#### Work item
Give all the lines below again, exactly, with no pictures.

Start of Data segment

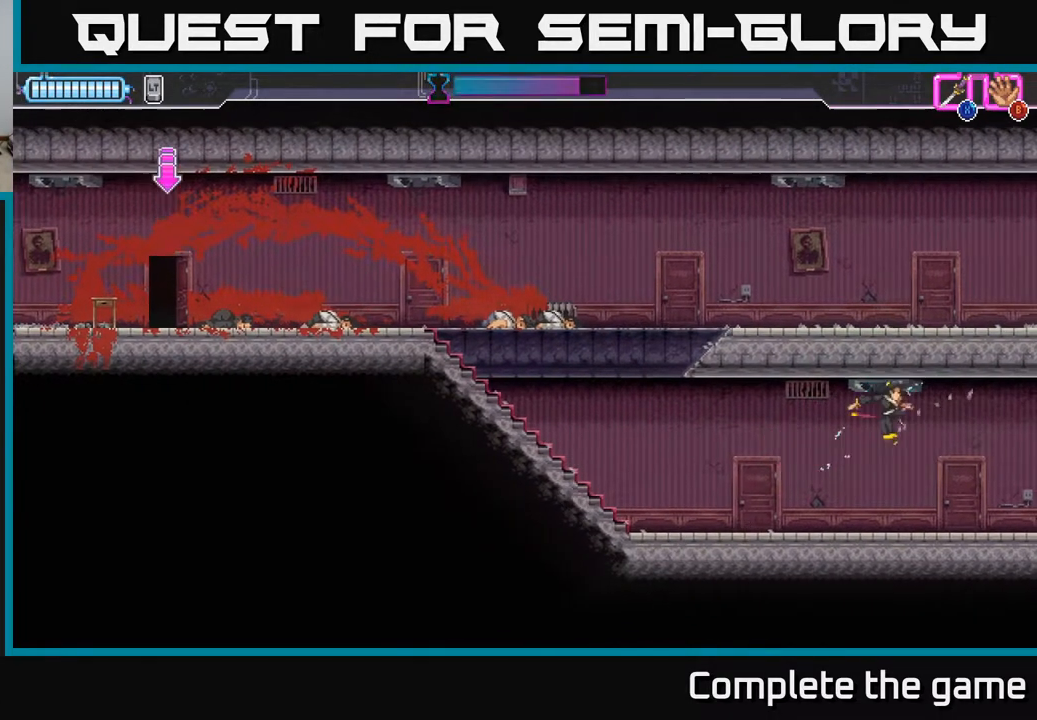
{"buttons": ["X"], "left_stick": "right", "right_stick": "center", "events": [[467, "X", "down"]]}
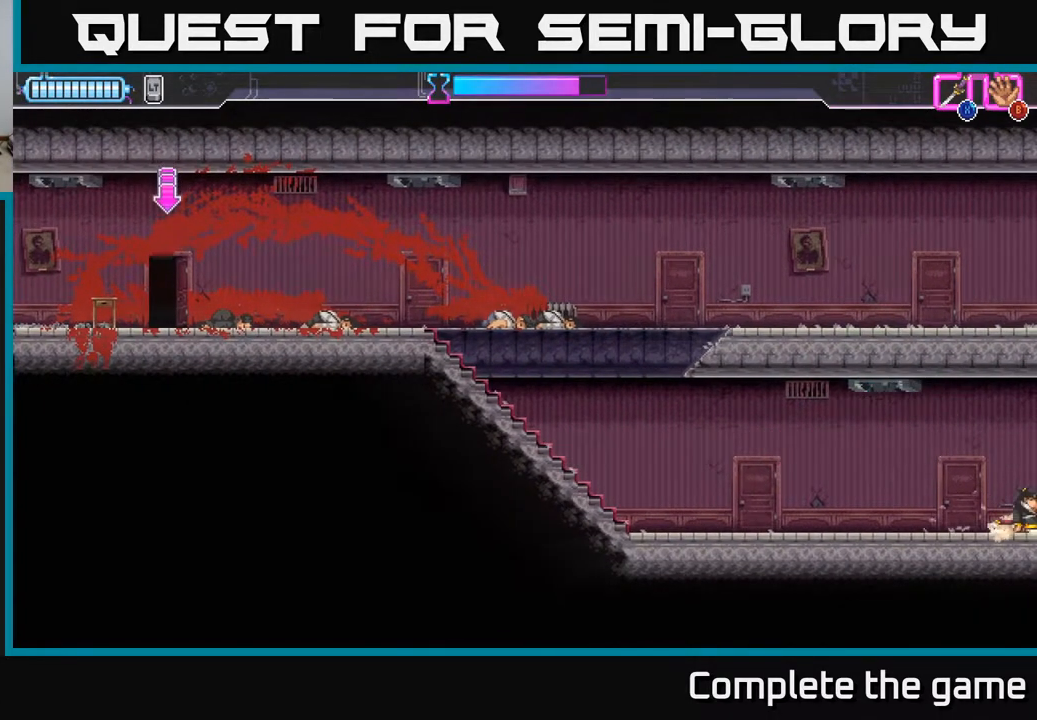
{"buttons": [], "left_stick": "left", "right_stick": "center", "events": [[100, "X", "up"], [217, "left_stick", "left"]]}
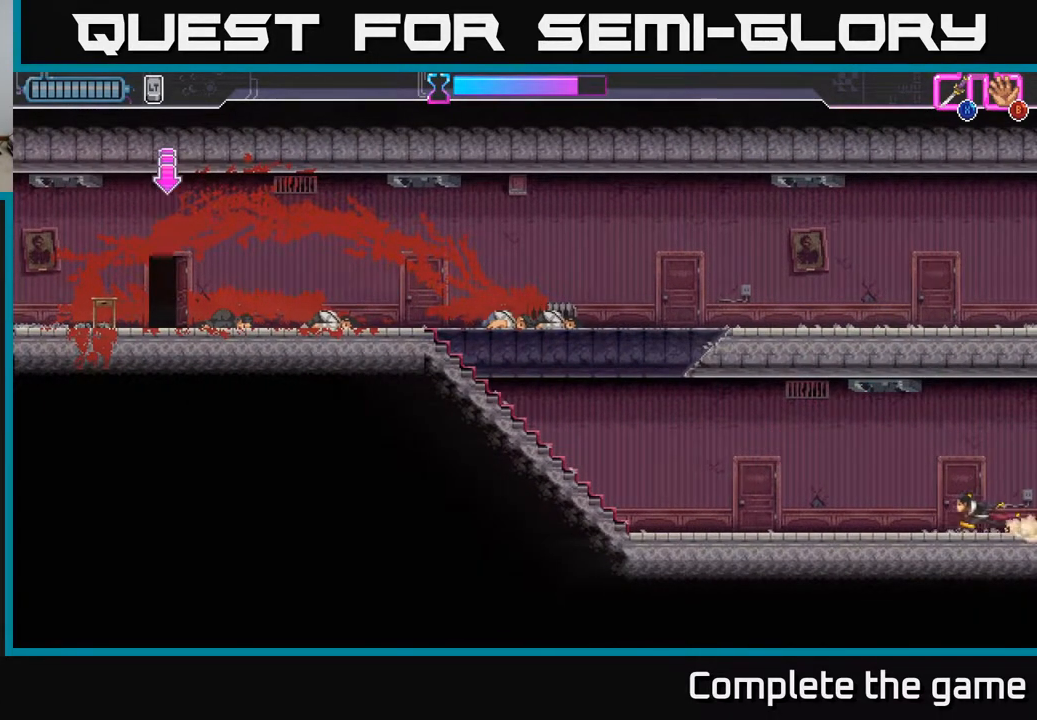
{"buttons": [], "left_stick": "down-left", "right_stick": "center", "events": [[433, "left_stick", "down-left"]]}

End of Data segment

#### Exercise result
{"buttons": ["X"], "left_stick": "right", "right_stick": "center", "events": [[467, "X", "down"]]}
{"buttons": [], "left_stick": "left", "right_stick": "center", "events": [[100, "X", "up"], [217, "left_stick", "left"]]}
{"buttons": [], "left_stick": "down-left", "right_stick": "center", "events": [[433, "left_stick", "down-left"]]}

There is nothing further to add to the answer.